### DIRECTIONS
Please copy out, word for word, the part of the forum thread on neo magnets that runs from "## TeamMadMarsupial (Dec" to "(May 27, 2008)".

### SUPPLIED TEXT
-- Opening Marker --
I never used his neo mags before, so i assumed that his ice neo mags would be closer to his poly mags. based on his ebay description

But if your getting that much difference, I was wrong, it seem all of his neo mags may better off for drag racing.

His poly mags made some great speed with my 3 ohm arms



> I thought you said '60 ohm', and I thought, wow, those MM arms would do well with these


:lol:

yeah i see your point, it does look that way.


----------



## lenny (Feb 29, 2000)

TeamMadMarsupial said:


> I measure my magnet strengths using the scale method .


What is the scale method?


----------



## TeamMadMarsupial (Dec 23, 2012)

Gotta agree with the Drag Racing thought. These Neo magnets almost turn the cars into inline magnet cars. Throttle control with anything above a 35 ohm controller becomes almost an on/off switch. I've actually been looking at wiring up a 15 ohm to try to get some low end response with these magnets.


----------



## slotking (May 27, 2008)

> What is the scale method?


Using a scale with a cover
the magnet is placed on the cover. the magnet then pulls the scales metal plate up giving it a negative reading.

some guys make ther own jigs.
some use the VRP magnet tool
some use a gauss meter
I use my Iphone (video at the video library)


----------



## SouthLyonBen (Mar 14, 2012)
-- Closing Marker --
### DATA
-- Opening Marker --
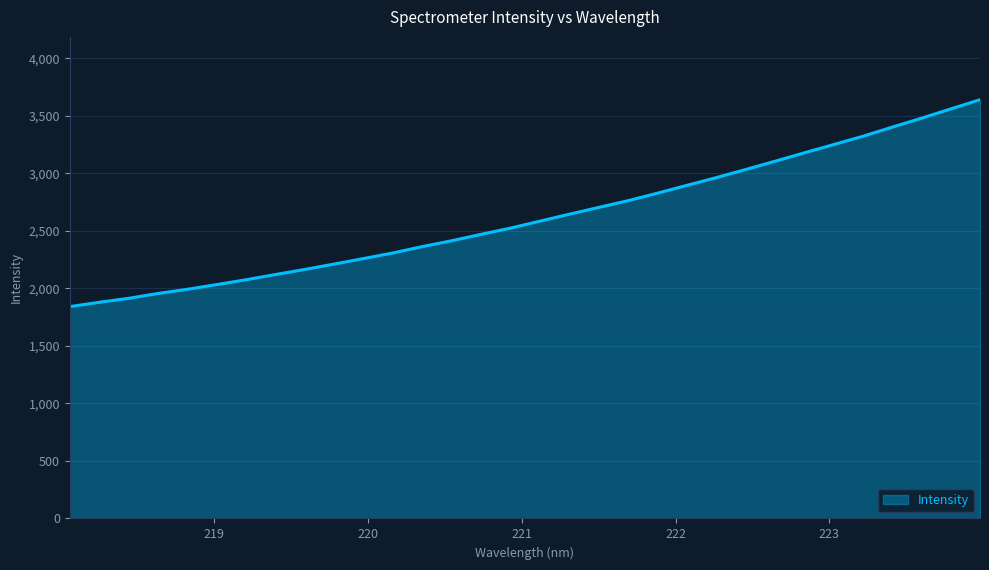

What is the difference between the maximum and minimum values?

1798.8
-- Closing Marker --
### EXPECTED ANSWER
## TeamMadMarsupial (Dec 23, 2012)

Gotta agree with the Drag Racing thought. These Neo magnets almost turn the cars into inline magnet cars. Throttle control with anything above a 35 ohm controller becomes almost an on/off switch. I've actually been looking at wiring up a 15 ohm to try to get some low end response with these magnets.


----------



## slotking (May 27, 2008)